Memo_以学术为业
韦伯的《以学术为业》,当是我上大学一年以来,感悟最为深刻的文章。尽管翻译过来有些拗口,但一些难懂的章节,在反复读了三四遍后,终归能够跨越语言的障碍,而有太多感动。学术与科学,到底于个人的生命有着什么作用?在韦伯的时代,反理智化的浪潮席卷了当时的德国青年,崇拜领袖,追求体验,而韦伯的《以学术为业》也即是针对这一时期的思潮所作的演讲。而于今日的青年,这种体悟到底是没有过时之说,依旧大有助益。

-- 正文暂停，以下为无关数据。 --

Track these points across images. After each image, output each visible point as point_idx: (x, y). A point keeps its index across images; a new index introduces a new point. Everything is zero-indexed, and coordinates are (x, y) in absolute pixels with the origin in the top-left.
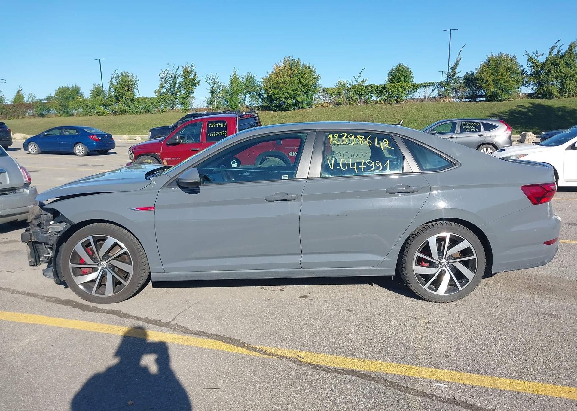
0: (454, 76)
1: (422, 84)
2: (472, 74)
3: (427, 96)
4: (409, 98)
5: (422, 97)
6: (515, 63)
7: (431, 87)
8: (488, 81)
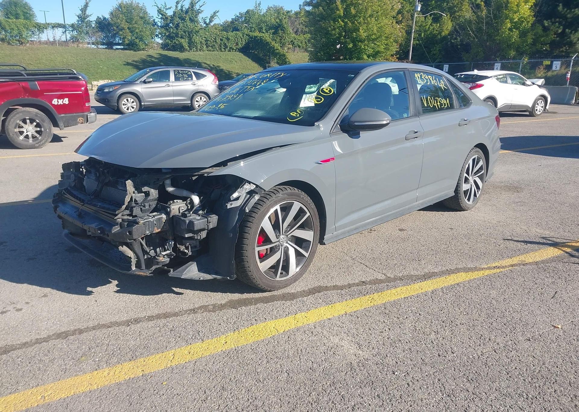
0: (86, 19)
1: (48, 24)
2: (105, 18)
3: (57, 38)
4: (35, 39)
5: (51, 40)
6: (145, 13)
7: (61, 30)
8: (123, 29)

前天从图书馆借来《学术与政治》,《以学术为业》一文的笔记便在昨日洋洋洒洒写了八页,于此作了简单的整理校正。正文之中的小标题,则是我稍显主观的划分。是文于我自己为体悟的总结,也希冀于后读者,为一些微不足道的借鉴。2015.9.16 20:30 于哈工大
以学术为业
标题亦可为“以科学为天职”,德文之中,两者的意思都有,而赖具体语境的分析。
这篇演讲,韦伯先从美国与德国,刚刚进入大学的老师待遇差异入手,即助教与编外讲师的差异,前者有固定薪水但随时可能被开除,后者无固定薪水但地位稳固,前者开设多门课程,后者开设次要课程。相比之下,中国绝不似德国,而更偏向于美国。
(一)、以学术为业的外部困难
在韦伯的时代,德国已趋近于美国,或者说,官僚体制的侵入,使资本主义式的大学企业取代了旧式的大学,而旧式的德国大学似乎唯一留下的,是教授晋升的机制,这机制里需要巨大的运气成分,而非才干。
或许这也是人类合作的固有规律,政治选拔亦是,集体决定的选拔,虽然会埋没一些人才,但也需要承认,正确的任命也会占据多数。而运气的另一个表现是,从事学术必须同时有作为学者与教师的天赋。即便坦然承认了在晋升教授中巨大的运气成分,选择学术也需要扪心自问,“我能否忍受年复一年。看着那些平庸之辈爬到我的头上去,既不怨恨,也无挫折感吗?”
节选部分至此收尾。